Directions for this task: Everything in the listing below from the line containing "# Delete the" through the line containing "pyautogui.click(498, 327)" must be repeated exactly; the remaining lines are not wanted.

Supplied material:
================================

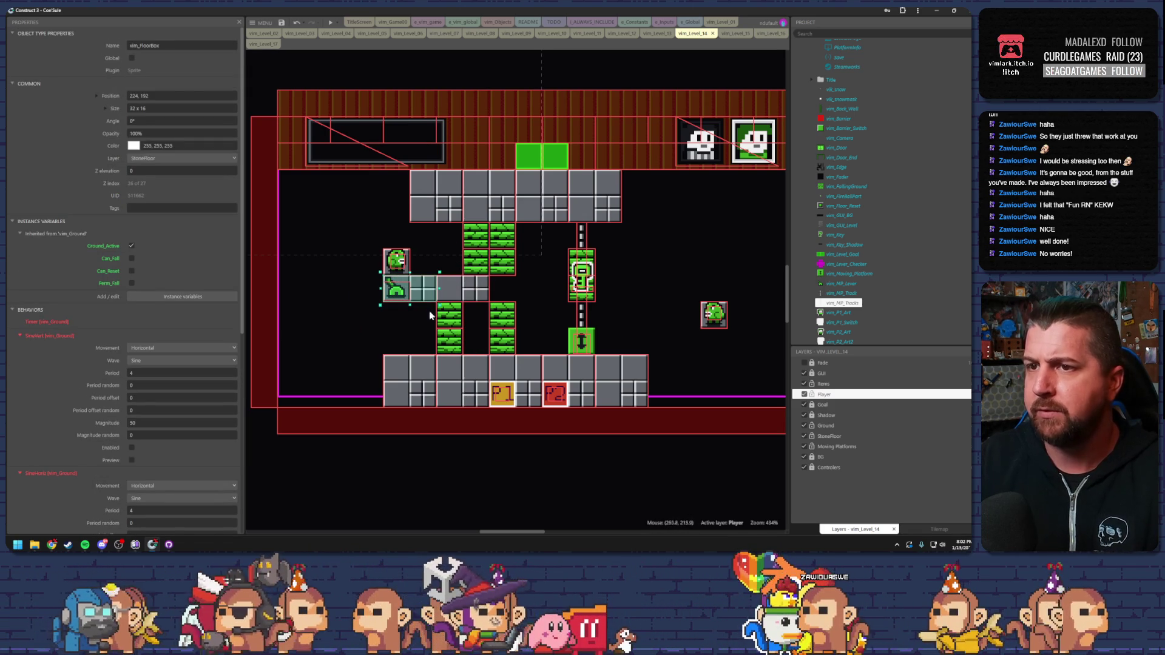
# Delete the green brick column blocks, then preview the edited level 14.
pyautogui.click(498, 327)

================================

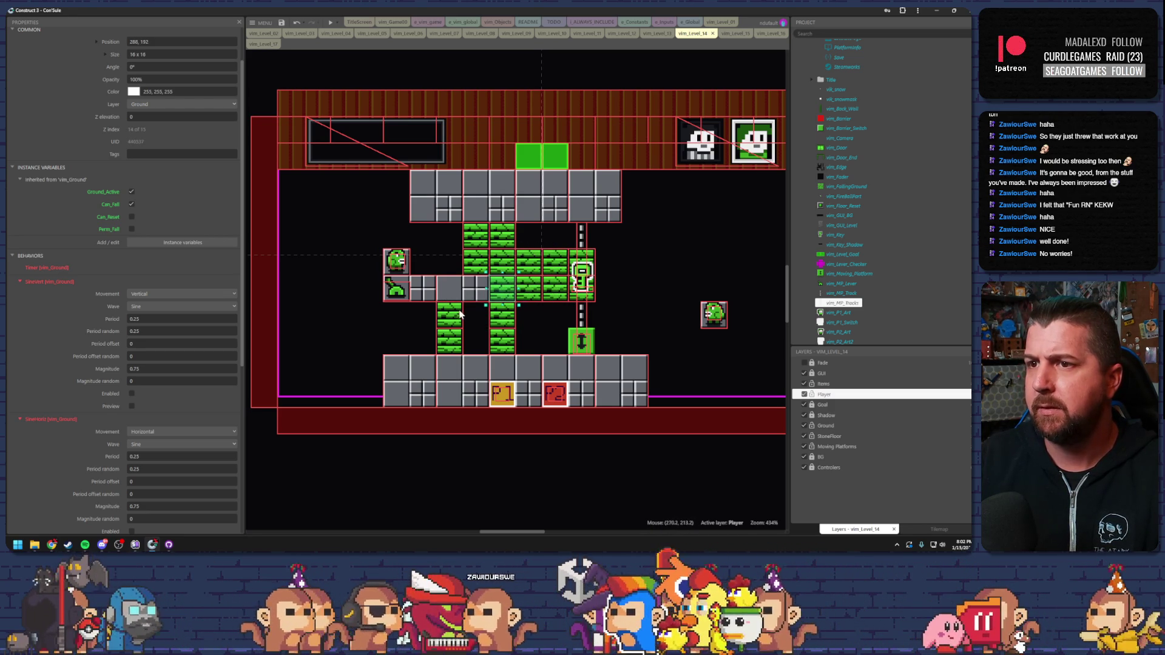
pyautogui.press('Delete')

================================

Answer for this exercise:
# Delete the green brick column blocks, then preview the edited level 14.
pyautogui.click(498, 327)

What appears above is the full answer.